03 mars 2007
La gauche du 21ème siècle, Zaki Laïdi et l'archaisme.
Eden-sur-Seine est pour partie un roman générationnel. Je n'ai pas connu les 30 glorieuses. Je n'étais pas majeur à la fin des années 70. Et pourtant à la lecture de la page débat proposée dans Le Monde par Zaki Laïdi, je n'ai pu m'empêcher de m'interroger sur la notion d’archaïsme.
M. Laïdi indique ainsi que "si nos députés ne comptent que trois personnes issues du monde ouvrier alors qu'ils étaient 100 en 1970, (...) ce n'est pas à cause des dégâts du libéralisme, mais bien parce que l'Etat et les institutions qui émanent de lui sont des producteurs d'inégalités."
Le lien entre le rôle de l'Etat et le nombre de
députés ouvriers ne me parait pas évident. En revanche l’examen de la composition
politique de l’Assemblée depuis les années 70 me parait plus probante. Ainsi,
en 1978 le groupe communiste à l'Assemblée Nationale était composé de 86
députés. En 2002, il est passé à 21membres.
Si on y ajoute une sociologie du PS beaucoup plus
ouvriériste à l'époque, il me semble qu'il y a là une piste assez sérieuse pour
être creusée plus avant. Une analyse rétrospective de l'évolution de la
sociologie des députés par groupe politique permettrait de corroborer cette
proposition.
Il est possible que l'Etat ait contribué à diminuer le vote communiste. Cependant je ne crois pas que ce soit en ayant accru les inégalités, mais bien au contraire parce qu'il contribue, même insuffisamment, à atténuer les-dites inégalités.

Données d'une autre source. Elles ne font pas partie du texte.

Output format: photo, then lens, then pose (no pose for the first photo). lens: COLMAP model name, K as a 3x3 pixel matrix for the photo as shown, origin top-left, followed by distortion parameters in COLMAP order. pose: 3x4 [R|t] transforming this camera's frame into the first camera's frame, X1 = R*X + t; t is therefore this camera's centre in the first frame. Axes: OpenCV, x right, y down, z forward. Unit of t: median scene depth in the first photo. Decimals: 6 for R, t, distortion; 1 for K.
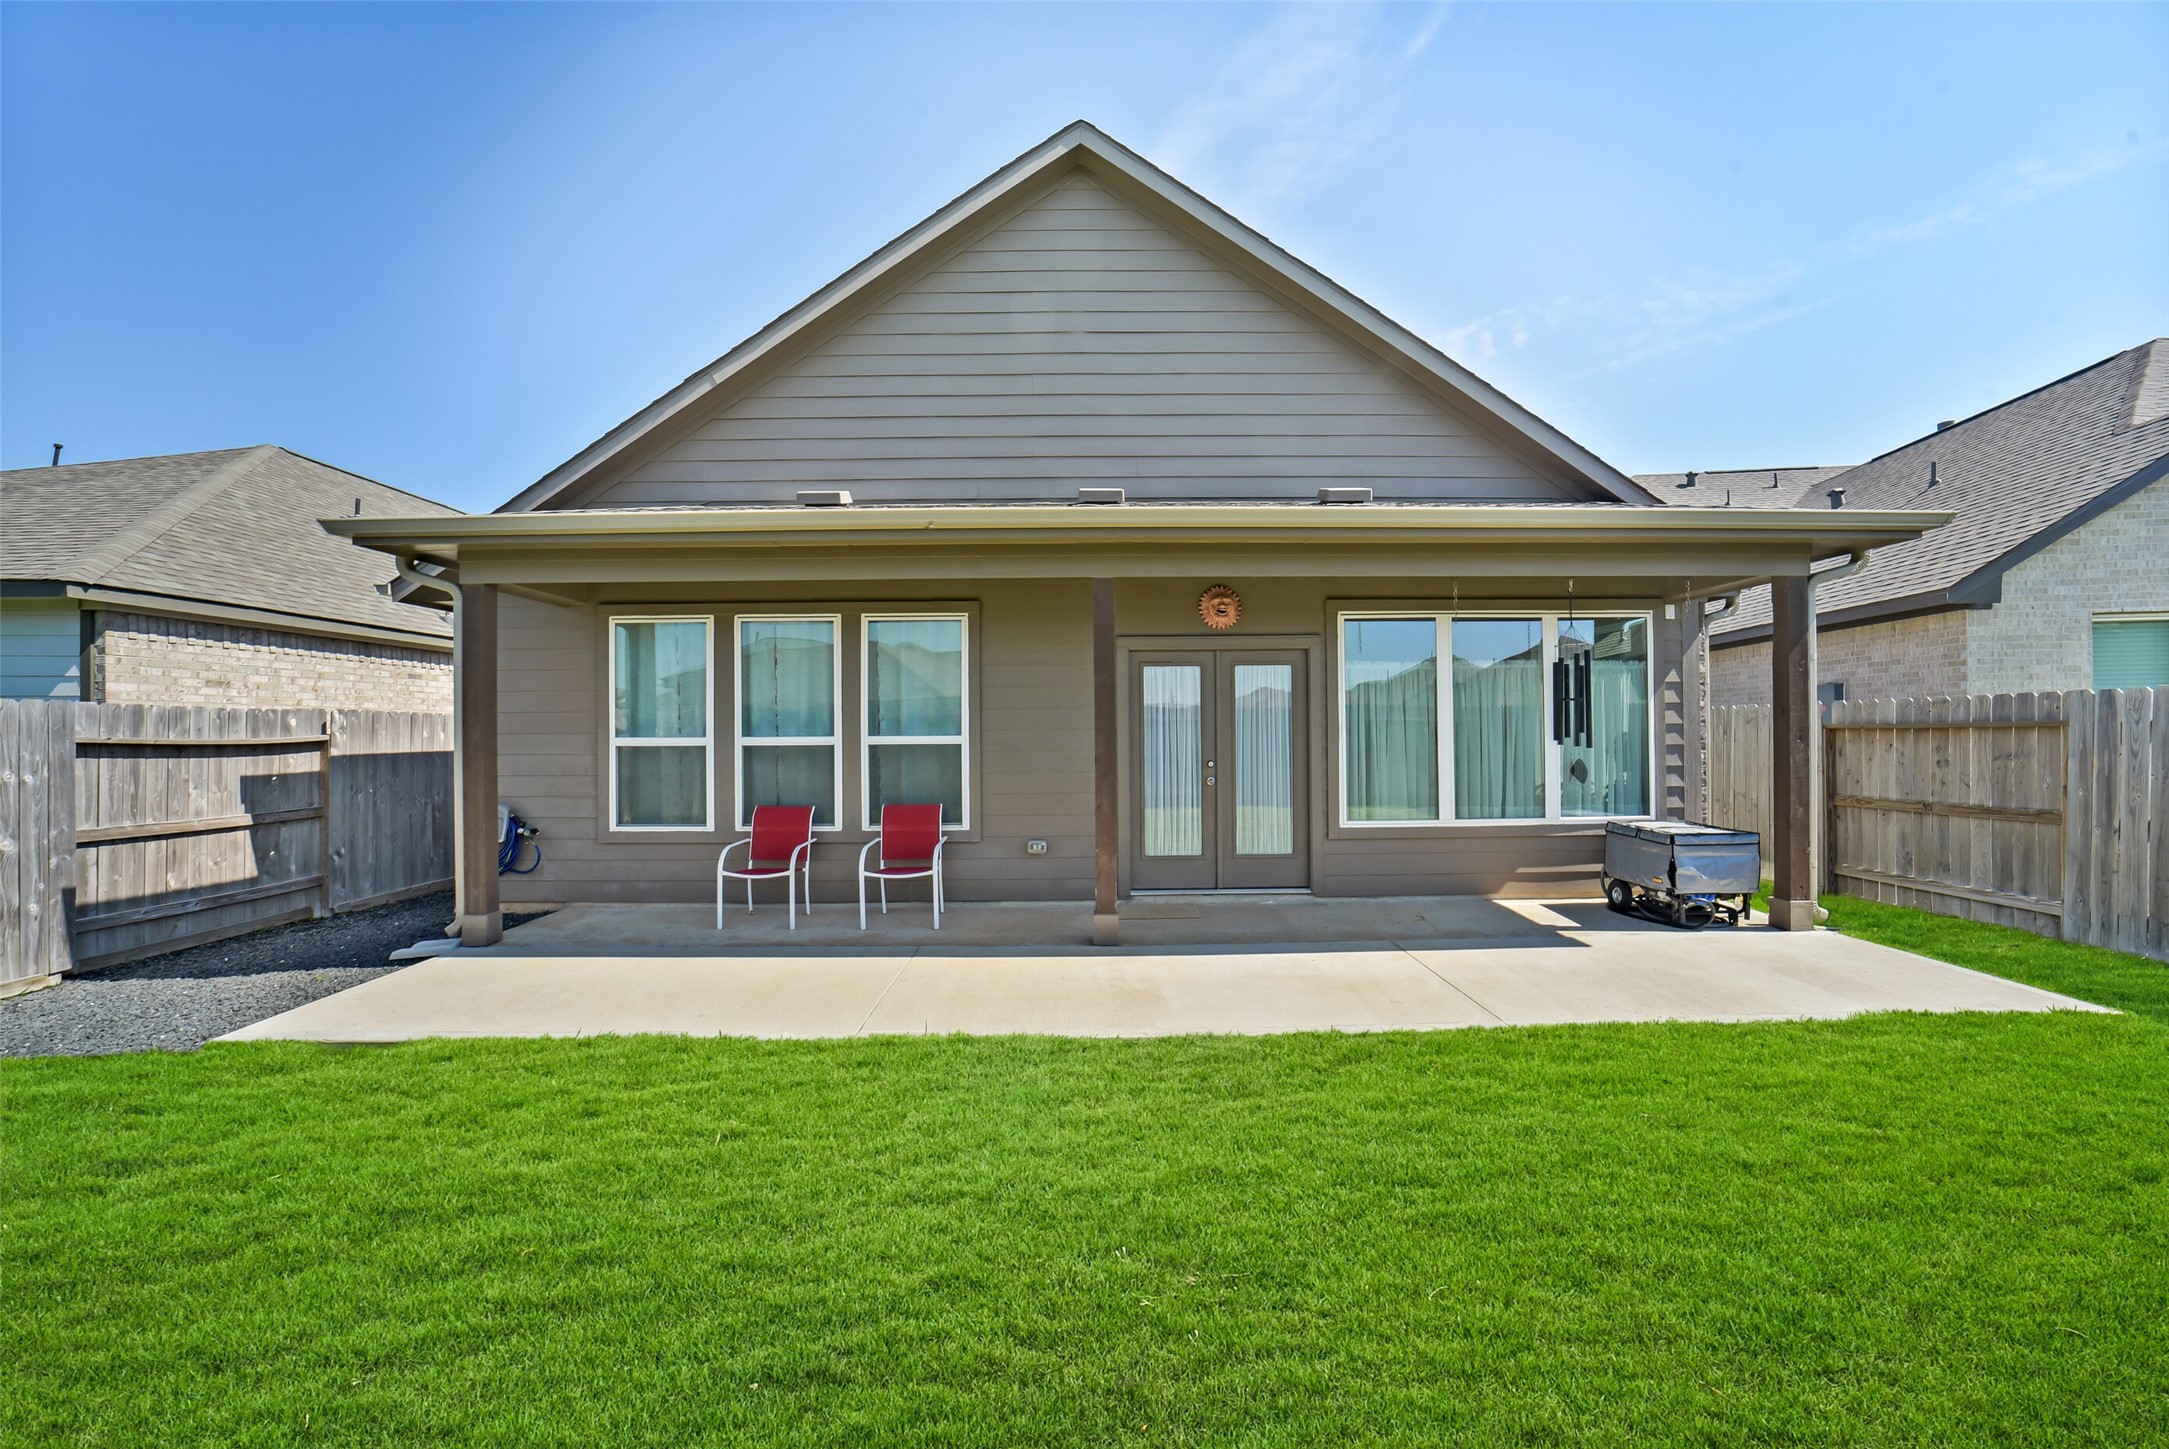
lens RADIAL K [[847.2, 0, 1095.3], [0, 847.2, 724.6], [0, 0, 1]] dist [-0.034178, 0.007353]
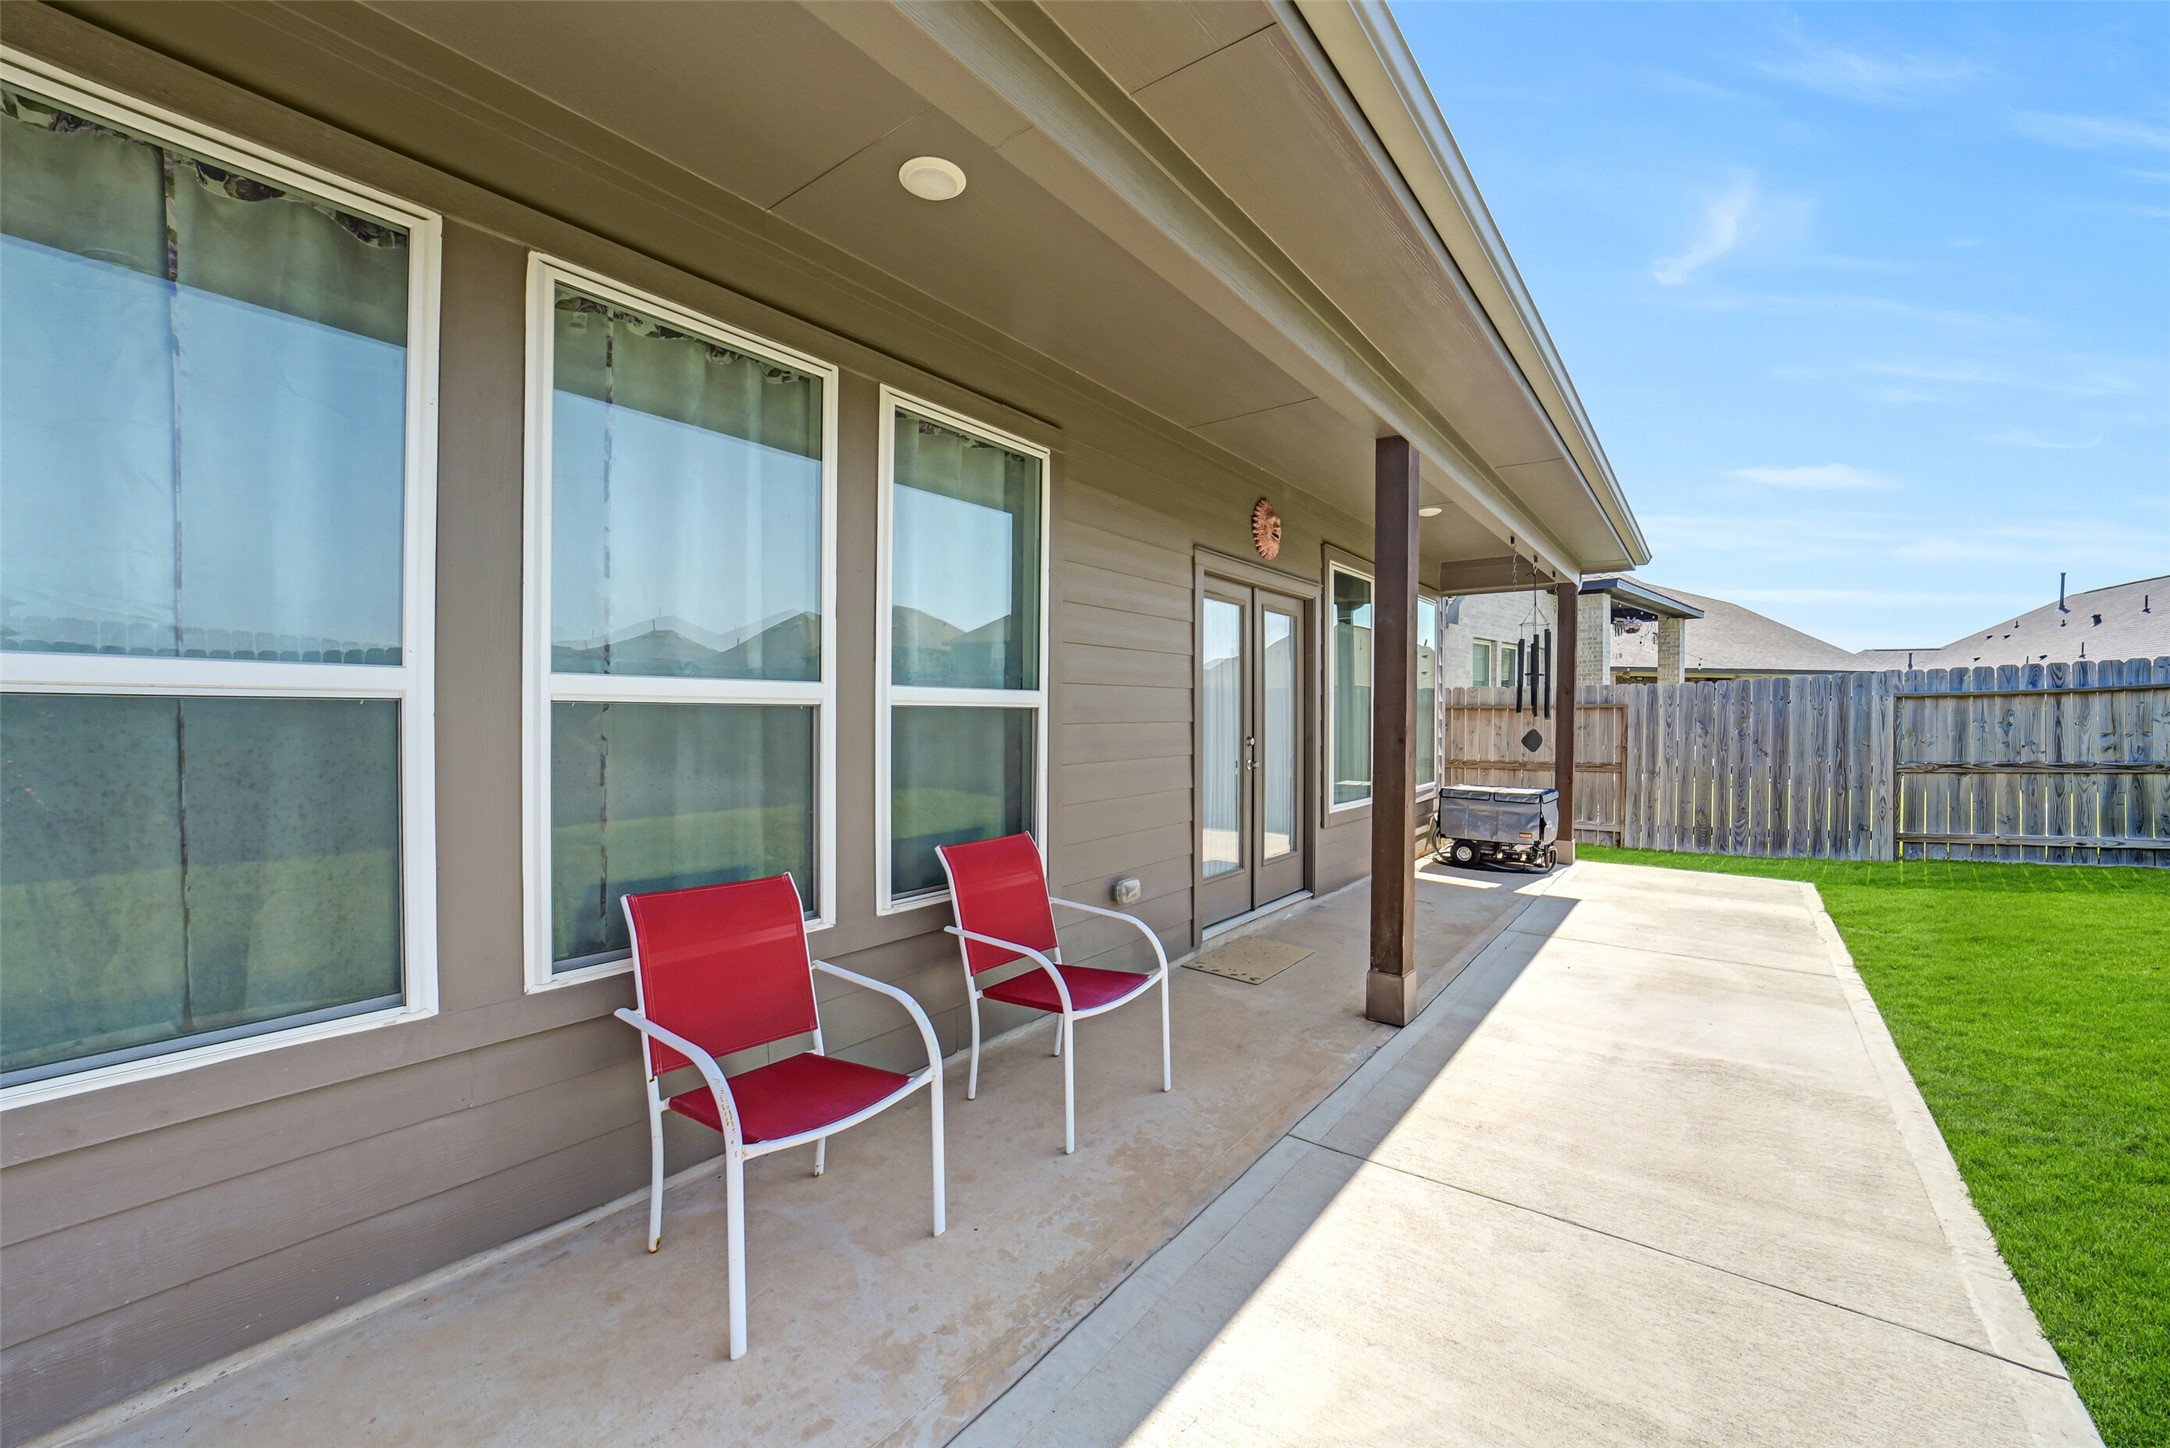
lens RADIAL K [[847.6, 0, 1086.3], [0, 847.6, 725.5], [0, 0, 1]] dist [-0.034178, 0.007353]
pose [[0.603144, 0.000526, 0.797633, -0.542560], [-0.019283, 0.999717, 0.013922, 0.025795], [-0.797400, -0.023778, 0.602983, 0.677855]]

Zaki Laïdi affirme aussi que l'Etat, et les institutions qui en émanent, seraient les principaux producteurs d'inégalités en France et non pas le libéralisme.
Je ne crois pas que ce soit faire preuve
d'archaïsme que de rappeler que selon Lacordaire et bien d'autres, "Entre
le fort et le faible, entre le riche et le pauvre, entre le maître et le
serviteur, c’est la liberté qui opprime, c’est la loi qui affranchit". La loi et les institutions qui en émanent et donc l'Etat, car
celui-ci tire sa légitimité du bon fonctionnement des institutions dont il est
le garant. Au premier rang desquelles, le Parlement. Et tout se boucle.

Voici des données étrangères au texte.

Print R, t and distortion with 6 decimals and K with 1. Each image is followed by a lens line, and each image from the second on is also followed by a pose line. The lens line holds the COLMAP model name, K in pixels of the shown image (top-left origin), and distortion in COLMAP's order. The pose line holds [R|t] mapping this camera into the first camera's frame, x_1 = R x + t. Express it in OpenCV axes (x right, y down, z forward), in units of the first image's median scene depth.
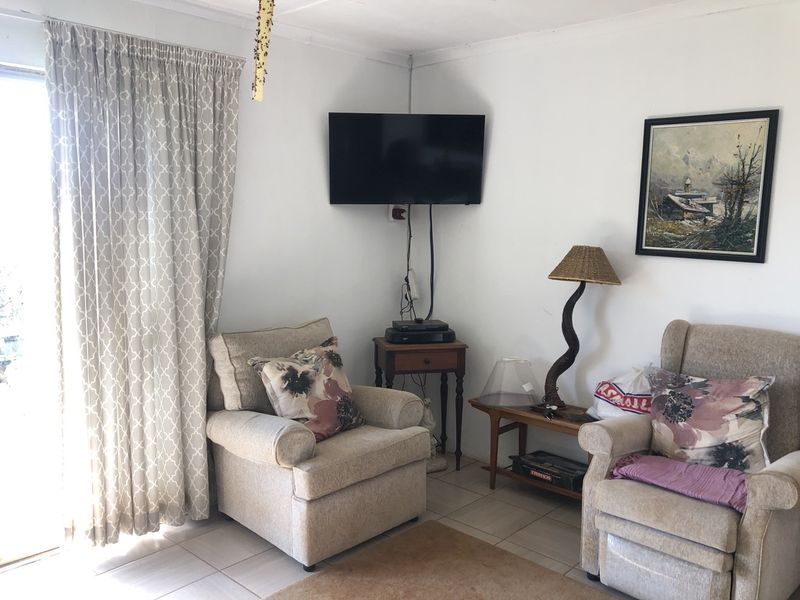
lens RADIAL K [[680.8, 0, 400.0], [0, 680.8, 300.0], [0, 0, 1]] dist [0.041652, 0.000322]
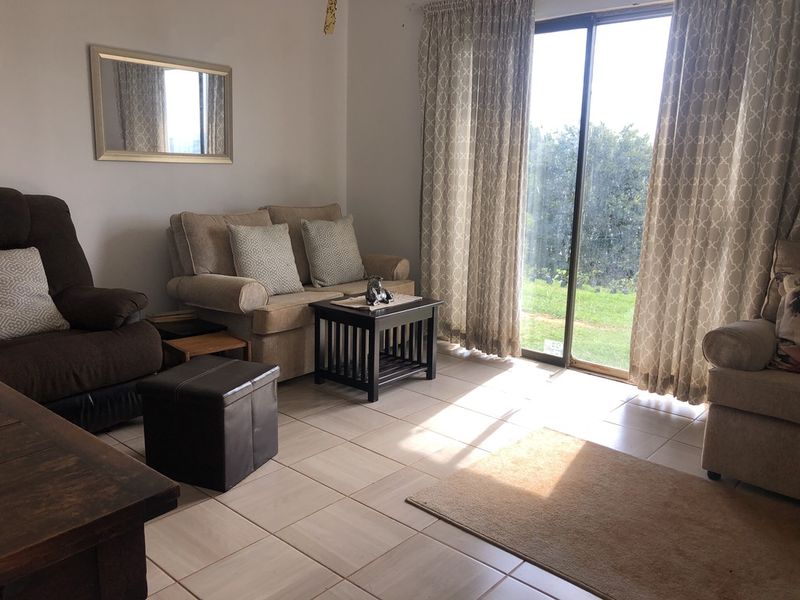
lens RADIAL K [[680.8, 0, 400.0], [0, 680.8, 300.0], [0, 0, 1]] dist [0.041652, 0.000322]
pose [[0.039684, 0.195276, -0.979945, 0.741796], [-0.161475, 0.969080, 0.186572, 0.040906], [0.986079, 0.150833, 0.069989, 0.455606]]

En fait cet article laisse un goût d’inachevé et procède par affirmation. "Le
retour aux trente glorieuses n'est ni possible ni souhaitable". Pas
"souhaitable" ? A moins que ce ne soit le mode de production a-écologique de l'époque qui soit visé,
je ne vois pas en quoi le retour à une période de faible chômage et de forte
croissance, par la régulation étatique et la construction de compromis sociaux
n'est pas souhaitable.... ne serait-ce qu'en reprenant la formule au niveau
européen et non plus strictement au niveau national.

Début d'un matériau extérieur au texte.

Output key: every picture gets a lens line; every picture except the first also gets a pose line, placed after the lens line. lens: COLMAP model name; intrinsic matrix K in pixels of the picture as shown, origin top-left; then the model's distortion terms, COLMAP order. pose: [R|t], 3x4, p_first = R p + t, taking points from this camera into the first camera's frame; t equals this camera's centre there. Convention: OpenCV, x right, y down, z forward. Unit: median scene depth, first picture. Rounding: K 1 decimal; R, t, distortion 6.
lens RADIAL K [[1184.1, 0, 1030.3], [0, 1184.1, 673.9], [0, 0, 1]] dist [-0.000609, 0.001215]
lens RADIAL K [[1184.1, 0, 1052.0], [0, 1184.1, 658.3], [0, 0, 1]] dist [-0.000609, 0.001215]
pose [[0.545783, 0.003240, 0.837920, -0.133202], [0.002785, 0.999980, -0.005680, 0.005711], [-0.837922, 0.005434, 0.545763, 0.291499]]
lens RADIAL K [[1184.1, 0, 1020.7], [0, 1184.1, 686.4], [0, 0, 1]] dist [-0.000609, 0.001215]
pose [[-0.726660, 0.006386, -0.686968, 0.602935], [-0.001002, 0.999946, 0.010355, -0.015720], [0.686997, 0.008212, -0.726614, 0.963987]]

L’archaïsme n’est pas de vouloir revenir aux trente glorieuses. C’est de refuser d’examiner son possible pour peu qu’on en examine le développement au niveau européen avec le souci de rechercher les « trente glorieuses durables ».
En fait on ne comprend pas bien quel est l'avenir de la gauche dans cet article si ce n'est, peut-être, de rejoindre le futur parti démocrate de François Bayrou.
Cela se défend, mais alors, autant le dire franchement, non ?
En revanche je rejoins Zaki Laïdi sur le nécessaire aggiornamento de la gauche sur la mondialisation : la mondialisation est avant tout un processus de redistribution de la richesse et de la puissance dans de nouveaux espaces. Elle consacre la fin de la rente de l'Occident sur le monde. Et de cela il est insupportable de voir des forces de gauche s'inquiéter. Reste à trouver une solution pour que cette redistribution ne soit pas un simple vase communiquant, mais bien plutôt un phénomène permettant une amélioration des niveaux de vie pour tous.